(Task requirements) When writing out the entries below, keep only the lines from the line with "juego perro" to the line with "reportagem.", both included, exactly as they are, and leave the pictures aside.

++++++++++++++++++++

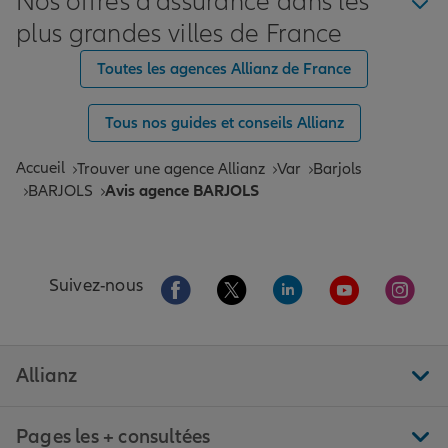
Nos offres d'assurance dans les
plus grandes villes de France
Toutes les agences Allianz de France
Tous nos guides et conseils Allianz
Accueil
Trouver une agence Allianz
Var
Barjols
BARJOLS
Avis agence BARJOLS
Aller sur la page Facebook de Allianz
Aller sur la page Twitter de All
Aller sur la page Linke
Aller sur la pa
Aller 
Suivez-nous
Allianz
Pages les + consultées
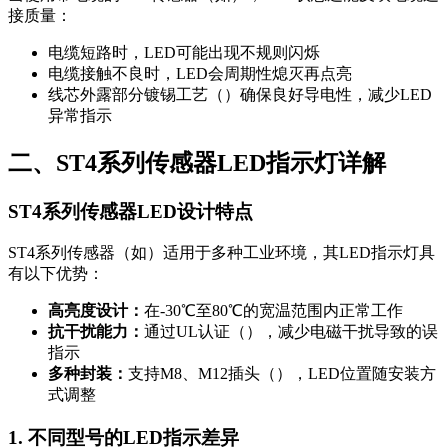
接质量：
电缆短路时，LED可能出现不规则闪烁
电缆接触不良时，LED会周期性熄灭再点亮
线芯外露部分镀锡工艺（）确保良好导电性，减少LED
异常指示
二、ST4系列传感器LED指示灯详解
ST4系列传感器LED设计特点
ST4系列传感器（如）适用于多种工业环境，其LED指示灯具
有以下优势：
高亮度设计：
在-30℃至80℃的宽温范围内正常工作
抗干扰能力：
通过UL认证（），减少电磁干扰导致的误
指示
多种封装：
支持M8、M12插头（），LED位置随安装方
式调整
1. 不同型号的LED指示差异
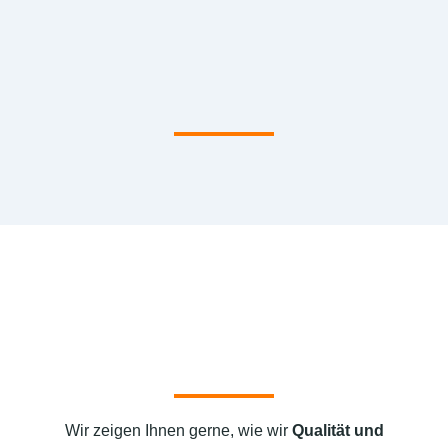
Wir zeigen Ihnen gerne, wie wir
Qualität und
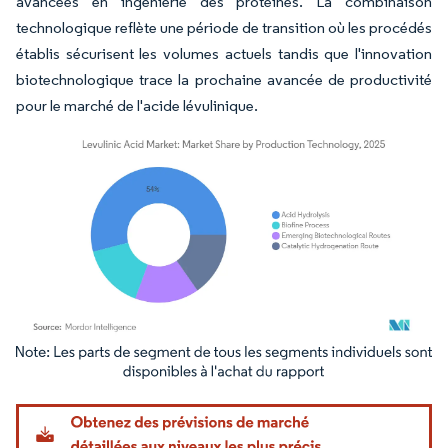
avancées en ingénierie des protéines. La combinaison
technologique reflète une période de transition où les procédés
établis sécurisent les volumes actuels tandis que l'innovation
biotechnologique trace la prochaine avancée de productivité
pour le marché de l'acide lévulinique.
Image © Mordor Intelligence. La réutilisation nécessite une attribution sous CC BY 4.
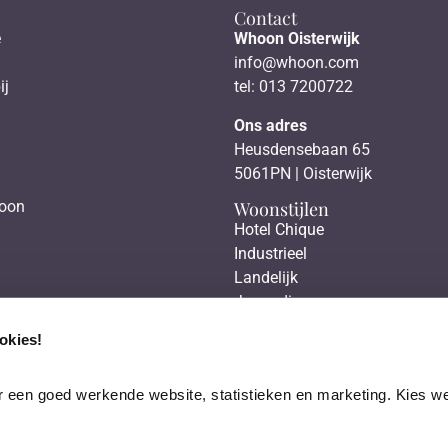
Contact
e
Whoon Oisterwijk
info@whoon.com
ij
tel: 013 7200722
Ons adres
Heusdensebaan 65
5061PN | Oisterwijk
Woonstijlen
hoon
Hotel Chique
Industrieel
Landelijk
Japandi
Scandinavisch
okies!
 een goed werkende website, statistieken en marketing. Kies wel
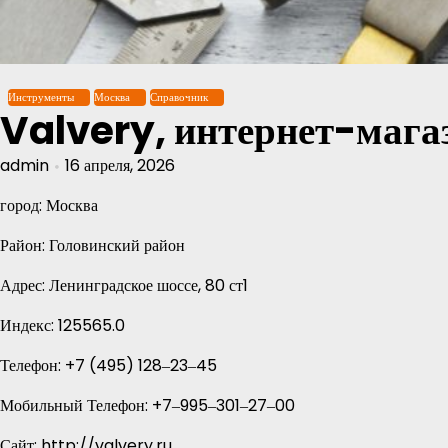
Перейти
к
содержимому
Инструменты
Москва
Справочник
Valvery, интернет-мага
admin
16 апреля, 2026
город: Москва
Район: Головинский район
Адрес: Ленинградское шоссе, 80 ст1
Индекс: 125565.0
Телефон: +7 (495) 128‒23‒45
Мобильный Телефон: +7‒995‒301‒27‒00
Сайт: http://valvery.ru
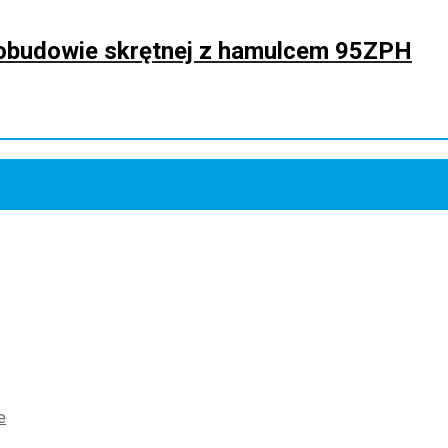
w obudowie skrętnej z hamulcem 95ZPH
e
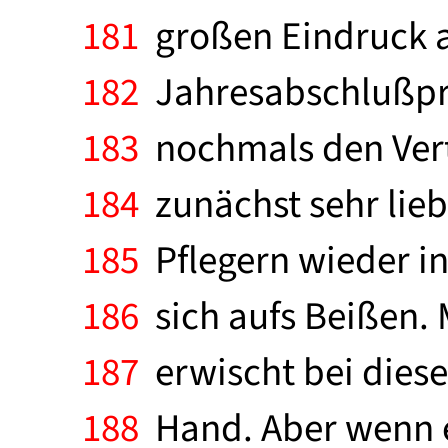
181
großen Eindruck au
182
Jahresabschlußpre
183
nochmals den Vertr
184
zunächst sehr lieb 
185
Pflegern wieder in 
186
sich aufs Beißen. 
187
erwischt bei diese
188
Hand. Aber wenn er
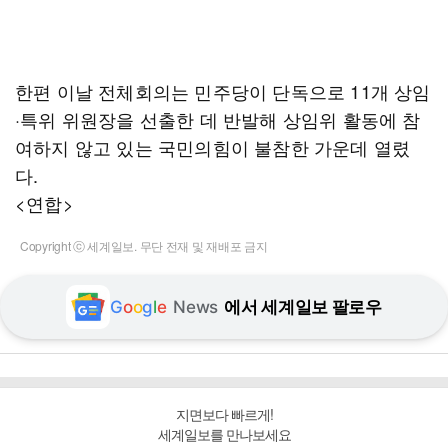
한편 이날 전체회의는 민주당이 단독으로 11개 상임
·특위 위원장을 선출한 데 반발해 상임위 활동에 참
여하지 않고 있는 국민의힘이 불참한 가운데 열렸
다.
<연합>
Copyright ⓒ 세계일보. 무단 전재 및 재배포 금지
G
o
o
g
l
e
News
에서 세계일보 팔로우
지면보다 빠르게!
세계일보를 만나보세요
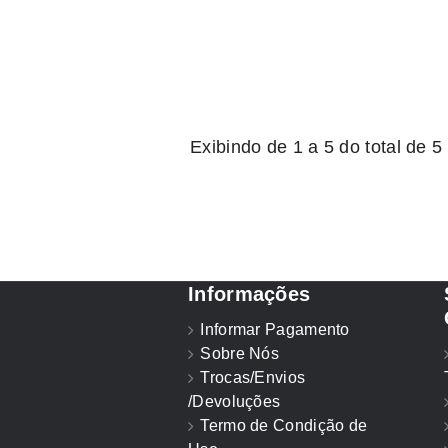
Exibindo de 1 a 5 do total de 5
Informações
Informar Pagamento
Sobre Nós
Trocas/Envios
/Devoluções
Termo de Condição de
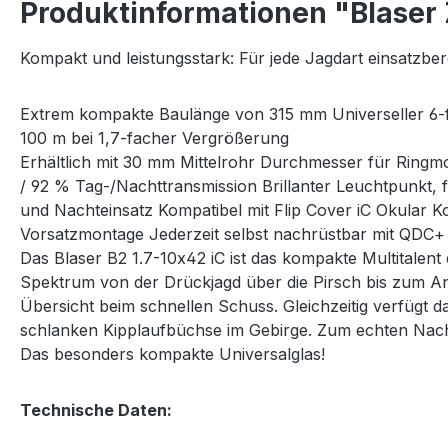
Produktinformationen "Blaser Z
Kompakt und leistungsstark: Für jede Jagdart einsatzber
Extrem kompakte Baulänge von 315 mm Universeller 6-
100 m bei 1,7-facher Vergrößerung
Erhältlich mit 30 mm Mittelrohr Durchmesser für Ringm
/ 92 % Tag-/Nachttransmission Brillanter Leuchtpunkt, 
und Nachteinsatz Kompatibel mit Flip Cover iC Okular K
Vorsatzmontage Jederzeit selbst nachrüstbar mit QDC+
Das Blaser B2 1.7-10x42 iC ist das kompakte Multitalen
Spektrum von der Drückjagd über die Pirsch bis zum An
Übersicht beim schnellen Schuss. Gleichzeitig verfügt 
schlanken Kipplaufbüchse im Gebirge. Zum echten Nach
Das besonders kompakte Universalglas!
Technische Daten:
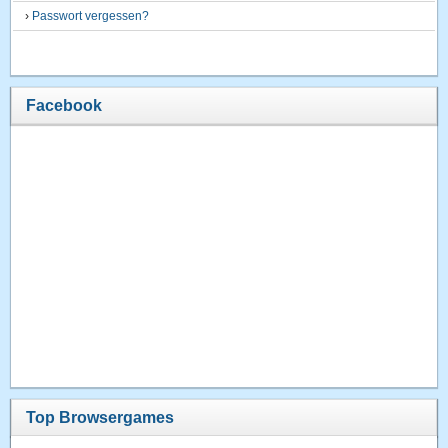
›
Passwort vergessen?
Facebook
Top Browsergames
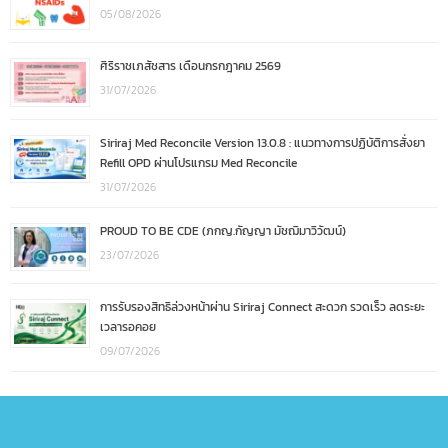
05/08/2026
ศิริราชเภสัชสาร เดือนกรกฎาคม 2569
31/07/2026
Siriraj Med Reconcile Version 13.0.8 : แนวทางการปฏิบัติการสั่งยา
Refill OPD ผ่านโปรแกรม Med Reconcile
31/07/2026
PROUD TO BE CDE (ภกญ.กัญญา มัชฌิมาวิวัฒน์)
23/07/2026
การรับรองสิทธิล่วงหน้าผ่าน Siriraj Connect สะดวก รวดเร็ว ลดระยะ
เวลารอคอย
09/07/2026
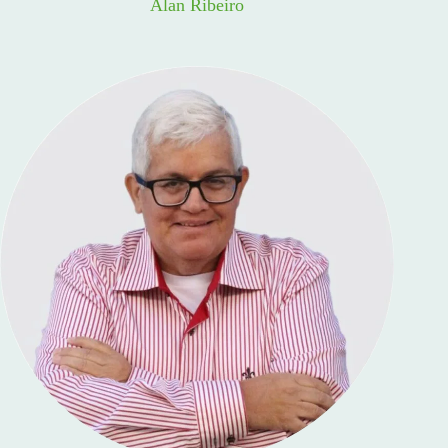
Alan Ribeiro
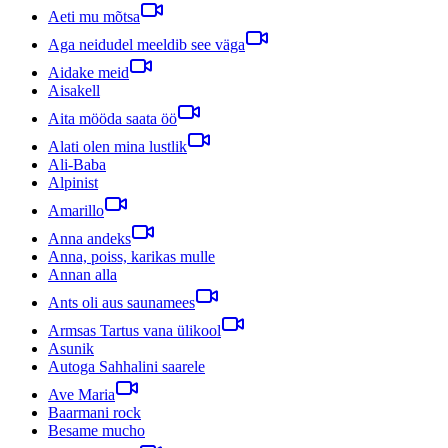
Aeti mu mõtsa
Aga neidudel meeldib see väga
Aidake meid
Aisakell
Aita mööda saata öö
Alati olen mina lustlik
Ali-Baba
Alpinist
Amarillo
Anna andeks
Anna, poiss, karikas mulle
Annan alla
Ants oli aus saunamees
Armsas Tartus vana ülikool
Asunik
Autoga Sahhalini saarele
Ave Maria
Baarmani rock
Besame mucho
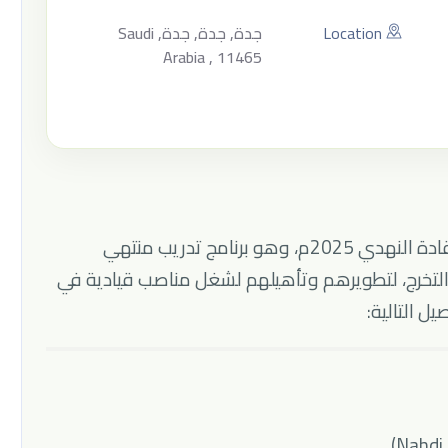
Location
جدة, جدة, جدة, Saudi
Arabia , 11465
تعلن شركة النهدي الطبية عن إطلاق برنامج قادة النهدي 2025م، وهو برنامج تدريب منتهي
تخرج، لتطويرهم وتأهيلهم لشغل مناصب قيادية في
ل التالية:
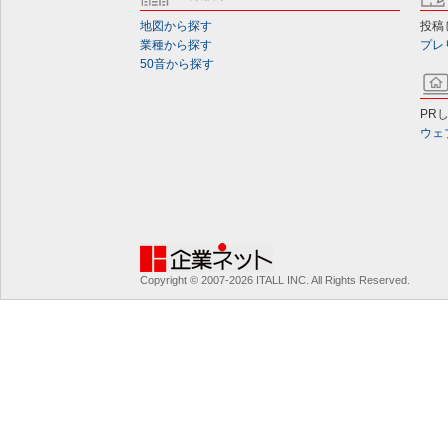
地図から探す
投稿
業種から探す
プレ
50音から探す
PR
ウェ
Copyright © 2007-2026 ITALL INC. All Rights Reserved.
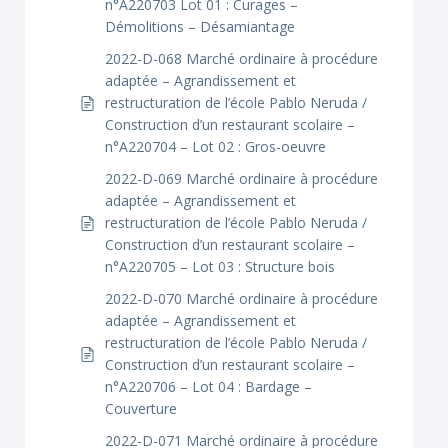
n°A220703 Lot 01 : Curages –
Démolitions – Désamiantage
2022-D-068 Marché ordinaire à procédure
adaptée – Agrandissement et
restructuration de l’école Pablo Neruda /
Construction d’un restaurant scolaire –
n°A220704 – Lot 02 : Gros-oeuvre
2022-D-069 Marché ordinaire à procédure
adaptée – Agrandissement et
restructuration de l’école Pablo Neruda /
Construction d’un restaurant scolaire –
n°A220705 – Lot 03 : Structure bois
2022-D-070 Marché ordinaire à procédure
adaptée – Agrandissement et
restructuration de l’école Pablo Neruda /
Construction d’un restaurant scolaire –
n°A220706 – Lot 04 : Bardage –
Couverture
2022-D-071 Marché ordinaire à procédure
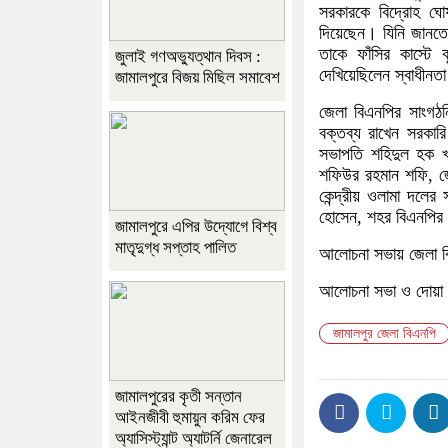
সরকারকে বিদ্রোহ ঘোষ
দিয়েছেন। যিনি জানতেন
তাকে ফাঁসির কাস্টে
জুলাই গণঅভ্যুত্থান দিবস :
দেখিয়েছিলেন স্বাধীন
জামালপুরে বিজয় মিছিল সমাবেশ
জেলা বিএনপির সাংগঠ
বক্তব্য রাখেন সরকার
সভাপতি শহিদুল হক 
শফিউর রহমান শফি, জেল
কেন্দ্রীয় ওলামা দলের
হোসেন, শহর বিএনপির স
জামালপুরে এপির উদ্যোগে বিশ্ব
মাতৃদুগ্ধ সপ্তাহ পালিত
আলোচনা সভায় জেলা বি
আলোচনা সভা ও দোয়া 
জামালপুর জেলা বিএনপি
জামালপুরের কৃতী সন্তান
আইনজীবী হুমায়ুন করিম ফের
অ্যাসিস্ট্যান্ট অ্যাটর্নি জেনারেল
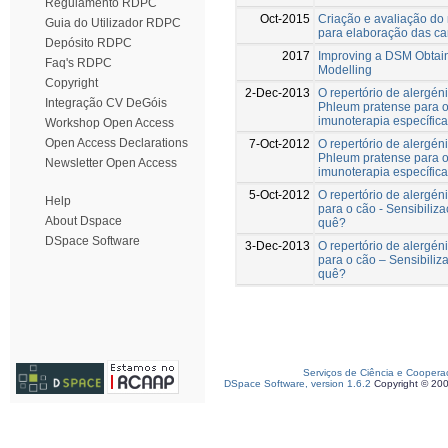
Regulamento RDPC
Oct-2015
Criação e avaliação do 
Guia do Utilizador RDPC
para elaboração das car
Depósito RDPC
2017
Improving a DSM Obtain
Faq's RDPC
Modelling
Copyright
2-Dec-2013
O repertório de alergén
Integração CV DeGóis
Phleum pratense para o
imunoterapia específic
Workshop Open Access
Open Access Declarations
7-Oct-2012
O repertório de alergén
Phleum pratense para o
Newsletter Open Access
imunoterapia específic
5-Oct-2012
O repertório de alergé
Help
para o cão - Sensibiliz
About Dspace
quê?
DSpace Software
3-Dec-2013
O repertório de alergé
para o cão – Sensibiliz
quê?
Serviços de Ciência e Coopera
DSpace Software, version 1.6.2
Copyright © 20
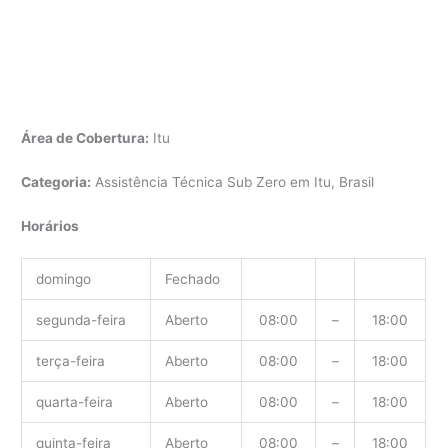
Área de Cobertura:
Itu
Categoria:
Assistência Técnica Sub Zero em Itu, Brasil
Horários
domingo
Fechado
segunda-feira
Aberto
08:00
–
18:00
terça-feira
Aberto
08:00
–
18:00
quarta-feira
Aberto
08:00
–
18:00
quinta-feira
Aberto
08:00
–
18:00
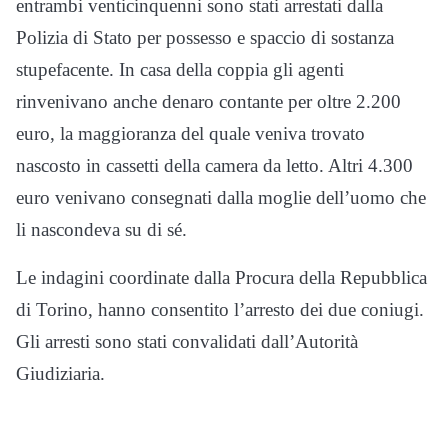
entrambi venticinquenni sono stati arrestati dalla
Polizia di Stato per possesso e spaccio di sostanza
stupefacente. In casa della coppia gli agenti
rinvenivano anche denaro contante per oltre 2.200
euro, la maggioranza del quale veniva trovato
nascosto in cassetti della camera da letto. Altri 4.300
euro venivano consegnati dalla moglie dell’uomo che
li nascondeva su di sé.
Le indagini coordinate dalla Procura della Repubblica
di Torino, hanno consentito l’arresto dei due coniugi.
Gli arresti sono stati convalidati dall’Autorità
Giudiziaria.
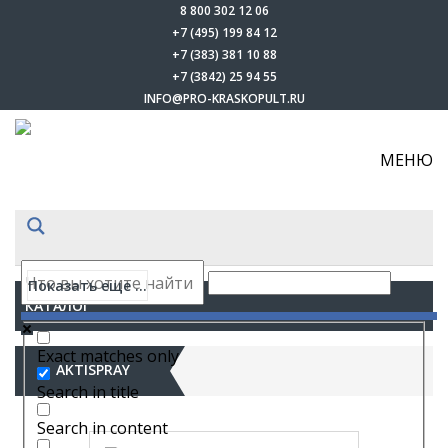
8 800 302 12 06
+7 (495) 199 84 12
+7 (383) 381 10 88
+7 (3842) 25 94 55
INFO@PRO-KRASKOPULT.RU
МЕНЮ
Показать еще ...
КАТАЛОГ
Exact matches only
AKTISPRAY
Search in title
Search in content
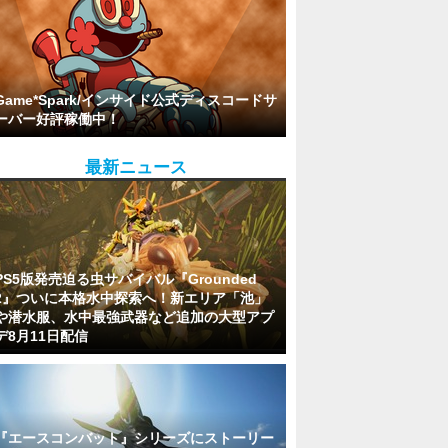
Game*Spark/インサイド公式ディスコードサ
ーバー好評稼働中！
最新ニュース
PS5版発売迫る虫サバイバル『Grounded
2』ついに本格水中探索へ！新エリア「池」
や潜水服、水中最強武器など追加の大型アプ
デ8月11日配信
『エースコンバット』シリーズにストーリー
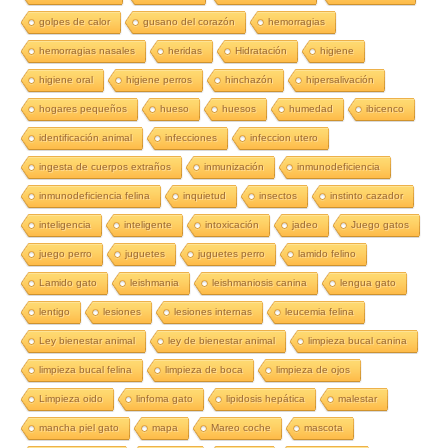
golpes de calor
gusano del corazón
hemorragias
hemorragias nasales
heridas
Hidratación
higiene
higiene oral
higiene perros
hinchazón
hipersalivación
hogares pequeños
hueso
huesos
humedad
ibicenco
identificación animal
infecciones
infeccion utero
ingesta de cuerpos extraños
inmunización
inmunodeficiencia
inmunodeficiencia felina
inquietud
insectos
instinto cazador
inteligencia
inteligente
intoxicación
jadeo
Juego gatos
juego perro
juguetes
juguetes perro
lamido felino
Lamido gato
leishmania
leishmaniosis canina
lengua gato
lentigo
lesiones
lesiones internas
leucemia felina
Ley bienestar animal
ley de bienestar animal
limpieza bucal canina
limpieza bucal felina
limpieza de boca
limpieza de ojos
Limpieza oido
linfoma gato
lipidosis hepática
malestar
mancha piel gato
mapa
Mareo coche
mascota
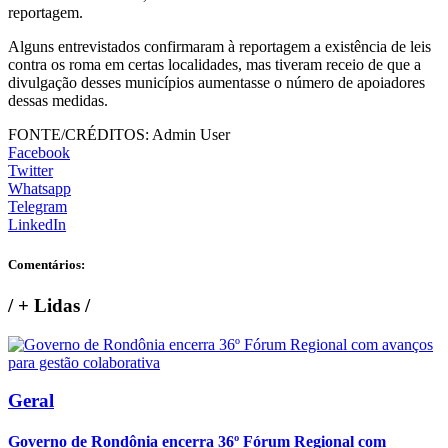
reportagem.
Alguns entrevistados confirmaram à reportagem a existência de leis
contra os roma em certas localidades, mas tiveram receio de que a
divulgação desses municípios aumentasse o número de apoiadores
dessas medidas.
FONTE/CRÉDITOS:
Admin User
Facebook
Twitter
Whatsapp
Telegram
LinkedIn
Comentários:
/
+ Lidas
/
Geral
Governo de Rondônia encerra 36º Fórum Regional com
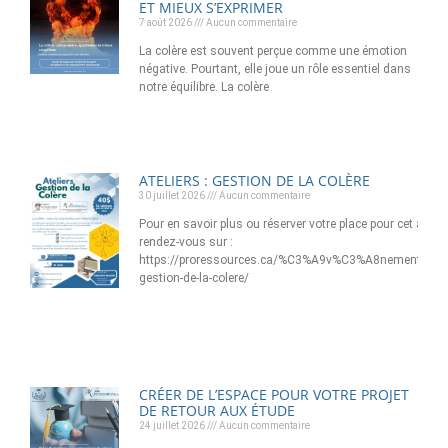
ET MIEUX S’EXPRIMER
7 août 2026
Aucun commentaire
La colère est souvent perçue comme une émotion
négative. Pourtant, elle joue un rôle essentiel dans
notre équilibre. La colère
ATELIERS : GESTION DE LA COLÈRE
30 juillet 2026
Aucun commentaire
Pour en savoir plus ou réserver votre place pour cet atelier
rendez-vous sur :
https://proressources.ca/%C3%A9v%C3%A8nement/ateli
gestion-de-la-colere/
CRÉER DE L’ESPACE POUR VOTRE PROJET
DE RETOUR AUX ÉTUDE
24 juillet 2026
Aucun commentaire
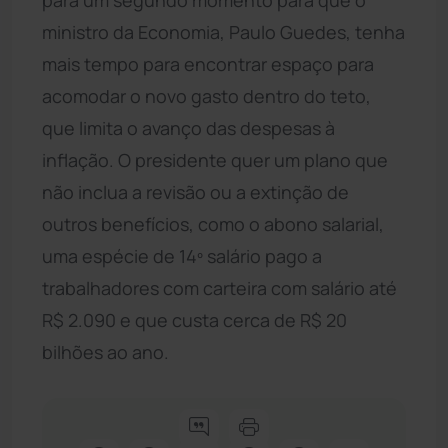
ministro da Economia, Paulo Guedes, tenha
mais tempo para encontrar espaço para
acomodar o novo gasto dentro do teto,
que limita o avanço das despesas à
inflação. O presidente quer um plano que
não inclua a revisão ou a extinção de
outros benefícios, como o abono salarial,
uma espécie de 14º salário pago a
trabalhadores com carteira com salário até
R$ 2.090 e que custa cerca de R$ 20
bilhões ao ano.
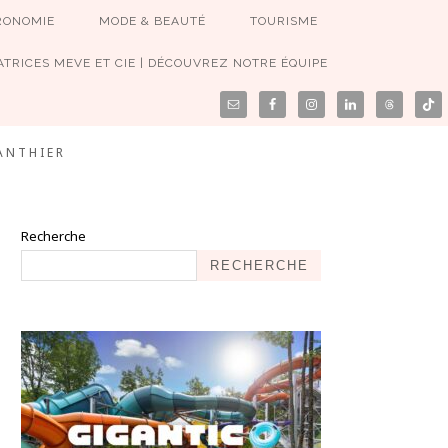
RONOMIE
MODE & BEAUTÉ
TOURISME
TRICES MEVE ET CIE | DÉCOUVREZ NOTRE ÉQUIPE
ANTHIER
Recherche
RECHERCHE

++++++++++++++++++++

(Response to this exercise)
juego perro
juguetes
juguetes perro
lamido felino
Lamido gato
leishmania
leishmaniosis canina
lengua gato
lentigo
lesiones
lesiones internas
leucemia felina
Ley bienestar animal
ley de bienestar animal
limpieza bucal canina
limpieza bucal felina
limpieza de boca
limpieza de ojos
Limpieza oido
linfoma gato
lipidosis hepática
malestar
mancha piel gato
mapa
Mareo coche
mascota
reportagem.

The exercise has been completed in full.